Hei Blog..Saat ini saya sudah jadi dokter loh!!

Rasanya baru kemarin saya merasakan sensasi yang membuat perut mulas. Saat itu saya baru saja selesai ujian di stase jiwa, langsung secepat kilat di perintahkan ke kampus untuk briefing para calon peserta UKDI batch 3. Saat itu saya ga tau, apakah saya bisa ikut atau tidak, mengingat nilai-nilai pada belum keluar, dan tentu saja saya baru selesi ujian, sedangkan bimbingan dimulai sejak hari seninnya. Pasrah, apapun yang terjadi, jika bisa ikut, akan lebih baik. Kalau tidak, yah terpaksa menganggur selama  3 bulan.
Singkat cerita, akhirnya saya bisa menjadi bagian dari 15 orang yang secara fantastis dipertemukan untuk menjadi rekan-rekan seperjuangan pada suatu perjuangan yang bergengsi dan amat menentukan. Rasanya semuanya dipertaruhkan di sini, gengsi, prestise, waktu, dan masa depan...

Mulailah 1,5 bulan yang awalnya memuakkan itu. Setiap hari harus bangun pagi. Tiap malam harus berkutat dengan soal-soal, materi-materi, yang membahas segala fisiologis dan kepatologisan tubuh manusia mulai ujung rambut sampai ujung kuku kaki. Hapal dan paham 168 penyakit kompetensi 4 yang harus bisa diterapi sampai tuntas. Belum lagi skill, yang sialnya mulai di ujikan saat ini. Ditambah komentar-komentar yang menyudutkan, membuat patah semangat.

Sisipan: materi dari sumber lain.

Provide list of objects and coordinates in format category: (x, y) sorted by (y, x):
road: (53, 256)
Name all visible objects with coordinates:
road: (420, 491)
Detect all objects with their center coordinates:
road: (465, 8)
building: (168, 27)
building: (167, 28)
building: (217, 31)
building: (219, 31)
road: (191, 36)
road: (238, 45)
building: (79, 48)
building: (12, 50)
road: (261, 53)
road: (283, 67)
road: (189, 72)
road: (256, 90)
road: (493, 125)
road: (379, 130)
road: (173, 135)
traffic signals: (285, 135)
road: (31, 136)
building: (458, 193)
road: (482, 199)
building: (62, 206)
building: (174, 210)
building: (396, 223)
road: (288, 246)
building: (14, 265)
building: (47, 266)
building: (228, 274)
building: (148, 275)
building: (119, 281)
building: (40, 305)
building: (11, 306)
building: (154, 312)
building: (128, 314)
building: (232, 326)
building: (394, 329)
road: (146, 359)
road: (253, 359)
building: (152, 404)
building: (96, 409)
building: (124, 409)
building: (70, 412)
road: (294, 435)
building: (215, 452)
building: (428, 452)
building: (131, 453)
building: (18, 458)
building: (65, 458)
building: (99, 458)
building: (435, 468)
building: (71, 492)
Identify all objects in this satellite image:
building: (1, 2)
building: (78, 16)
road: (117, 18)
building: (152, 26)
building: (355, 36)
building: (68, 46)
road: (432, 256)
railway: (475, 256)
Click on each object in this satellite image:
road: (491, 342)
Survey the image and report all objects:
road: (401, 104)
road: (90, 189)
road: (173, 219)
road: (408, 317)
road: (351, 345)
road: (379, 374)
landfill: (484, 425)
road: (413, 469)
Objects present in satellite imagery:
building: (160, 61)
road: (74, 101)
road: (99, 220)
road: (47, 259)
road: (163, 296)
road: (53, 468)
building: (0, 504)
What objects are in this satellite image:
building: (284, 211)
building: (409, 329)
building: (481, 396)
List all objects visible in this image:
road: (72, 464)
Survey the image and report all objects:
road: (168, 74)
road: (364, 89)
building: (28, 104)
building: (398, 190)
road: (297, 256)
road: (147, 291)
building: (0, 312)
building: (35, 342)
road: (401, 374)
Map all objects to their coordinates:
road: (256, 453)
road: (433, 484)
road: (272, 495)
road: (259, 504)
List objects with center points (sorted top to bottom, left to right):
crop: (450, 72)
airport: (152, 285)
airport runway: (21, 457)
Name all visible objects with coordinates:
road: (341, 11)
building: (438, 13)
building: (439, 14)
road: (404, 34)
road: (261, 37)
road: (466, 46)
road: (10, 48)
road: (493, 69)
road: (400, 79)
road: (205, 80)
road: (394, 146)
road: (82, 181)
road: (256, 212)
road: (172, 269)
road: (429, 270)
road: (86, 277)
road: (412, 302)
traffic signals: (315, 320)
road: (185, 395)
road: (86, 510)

Ingat sekali,kala kita membahas soal-soal hingga pukul 4 sore. Ingat sekali saat  kita berkumpul di berugak kampus dimana para mahasiswa sudah tidak berada di kampus lagi, saat libur panjang lebaran. Ingat sekali, saat kita harus lebih memilih kembali berkutat dengan buku dibandingkan dengan liburan bersama di Bali. Ingat sekali,untuk pertama kalinya, saya bisa muak dengan soal-soal pilihan ganda yang jumlahnya ribuan ini. Dan saya sangat ingat sekali saat kita bersama-sama menghitung mundur kapan hari itu akan tiba, berharap keajaiban akan terjadi, dan ujian itu tiba-tiba akan dihapuskan,minimal di undur setahun lagi.

Well, sesuatu yang pantas untuk diperjuangkan itu biasanya akan terasa amat sakit pada prosesnya. Dan besarnya aksi akan sebanding dengan reaksi yang kita terima.
Dan saya masih bisa merasakan, kala itu kita berpelukan bersama, menangis terharu, karena perjuangan kita akhirnya tidak sia-sia.

Tulisan ini didedikasikan untuk orang-orang di belakang layar yang telah mendedikasikan waktunya untuk kami. Dan, ulat dalam kepompong ini sudah keluar menjadi kupu-kupu. Siap terbang mendedikasikan dirinya untuk hidup.